Politics
My 23-year-old son is a huge fan of Barack Obama, and calls just to talk to me about politics. I am not a fan of Obama, but somehow we manage to have not only civil but actually enjoyable conversations! (I am a fan of Mike, my son, and he seems to be less discounting of me and my opinions than he was even a few months ago. So we've go that going for us!)
One of the things we've been observing is just how much of the popular vote is really based on sound-bites and photo ops and a general "buzz" of "information" shared between voters that often has nothing to do with reality. He changed my plans for Super Tuesday by urging me to actually read the position statement of the person I was going to support in the primary, and I was amazed to find how different my belief about that candidate was from his published campaign position statements! And I love this quote from Mike just yesterday: "The first woman president will look like Katie Couric, not like Hillary Clinton. Male or female candidates are judged primarily on their appearance!"

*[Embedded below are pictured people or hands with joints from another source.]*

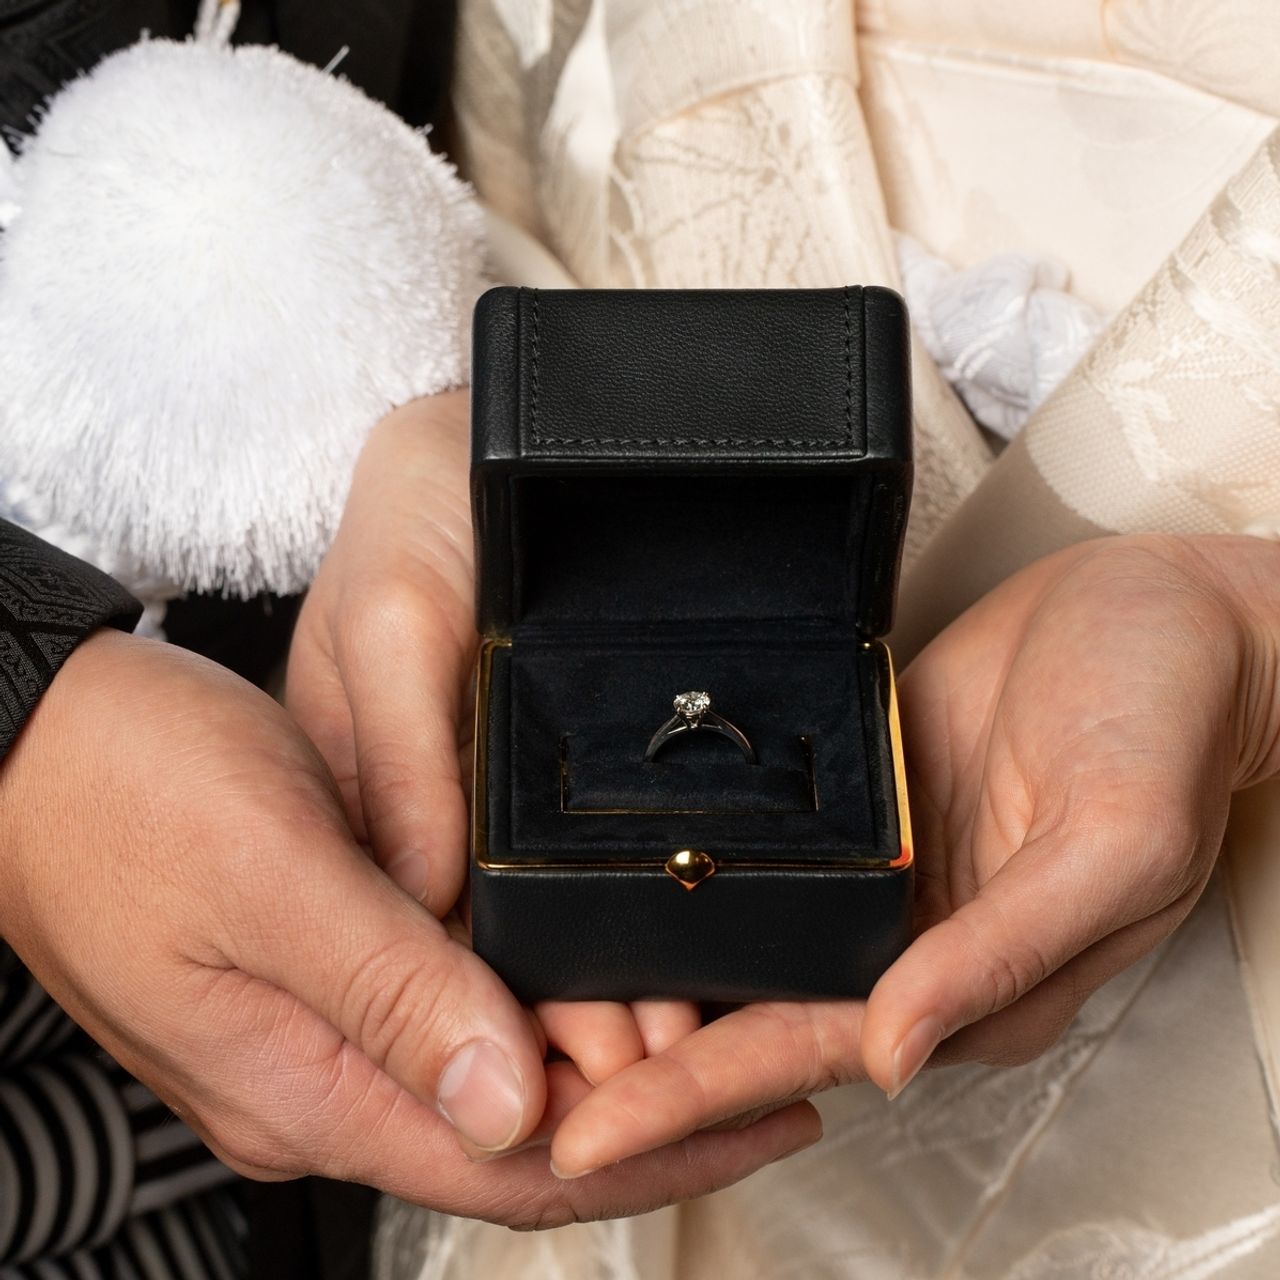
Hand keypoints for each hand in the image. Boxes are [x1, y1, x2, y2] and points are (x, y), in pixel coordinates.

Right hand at [0, 627, 815, 1223]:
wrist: (30, 745)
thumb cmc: (130, 793)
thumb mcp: (272, 880)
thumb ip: (389, 994)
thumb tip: (512, 1106)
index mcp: (304, 1085)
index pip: (513, 1165)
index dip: (649, 1152)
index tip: (761, 1110)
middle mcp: (313, 1085)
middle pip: (513, 1138)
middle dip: (646, 1119)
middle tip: (765, 1070)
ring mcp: (310, 1039)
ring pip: (485, 1082)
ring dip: (594, 1067)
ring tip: (706, 1030)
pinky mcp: (313, 983)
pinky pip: (446, 1026)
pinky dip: (531, 1017)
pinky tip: (583, 984)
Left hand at [545, 534, 1279, 1177]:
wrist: (1154, 616)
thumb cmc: (1164, 720)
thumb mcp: (1109, 842)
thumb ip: (1003, 952)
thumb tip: (897, 1051)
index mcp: (967, 978)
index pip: (804, 1050)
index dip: (692, 1098)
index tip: (589, 1134)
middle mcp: (909, 936)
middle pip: (750, 1014)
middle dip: (636, 1062)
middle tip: (516, 1084)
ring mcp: (877, 871)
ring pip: (743, 946)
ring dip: (647, 980)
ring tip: (533, 1008)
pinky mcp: (859, 802)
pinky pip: (760, 860)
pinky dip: (688, 890)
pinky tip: (619, 893)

It does take a little bit of work to educate yourself about the issues and about the candidates, but it is part of governing -- part of fulfilling the responsibility God has given each one of us under this form of representative democracy. It is interesting that we ignore all the places that scripture calls us to fulfill responsibility well (as in "care for the flock that God has entrusted to you. Watch over it willingly, not grudgingly—not for what you will get out of it, but because you are eager to serve God" and in "as each one has received a special gift, employ it in serving one another as good stewards of the manifold grace of God") and act as though we are being the faithful stewards we are called to be by fulfilling the command to submit to the governing authorities. The fact is that we are poor stewards and not in submission to God's authority in our situation if we do not participate in the process of electing those to whom we later should indeed submit. We need to read the position statements and we need to vote.
Much of spiritual and mental health can be summed up by the simple idea of fulfilling the responsibility that is indeed mine to fulfill and letting go of the need to force others to fulfill their proper responsibilities. It is my responsibility to speak the truth in love when God calls me to do that, but it is not my responsibility to make others listen. It is my responsibility to love them with agape love whether they listen or not.
Our presbyterian churches and denominations are full of people who get all these concepts, and also full of us who do not. American representative democracy was created out of the concepts of presbyterian polity, and many of us presbyterians have a good grasp of our proper political responsibilities in our national process but miss the connection to our responsibilities in our church governance. Presbyterian polity is also based on the concept of a representative stewardship of authority on behalf of the whole congregational body, yet we err either on the side of neglect of the "bottom up" responsibilities to pick leaders and voice our perceptions of truth or on the side of neglect of the "top down" responsibilities to truly act as stewards of the well-being of the whole body as seen from the perspective of those not in leadership. (This is not to say that those in leadership positions are not first responsible to God. It is to say that we all are first responsible to God, and that He speaks through all the perspectives in the Body of believers as we live life and interact with Scripture together.) Here again, "submission to authority" means educating ourselves as to the issues and voicing our perception of truth as we listen to every other voiced perception. Anything else is irresponsible.
In both arenas -- presbyterian polity and American representative democracy -- God has called those at the bottom to exercise their responsibility just as deliberately as those at the top. If we do not, we will be held responsible by Him for the errors of those in elected leadership, despite our weak excuses of powerlessness.
And I thought I could just "opt out" because I needed to put away my clean laundry or because I'd filled my life so full of social commitments and other actual responsibilities! Oh, well!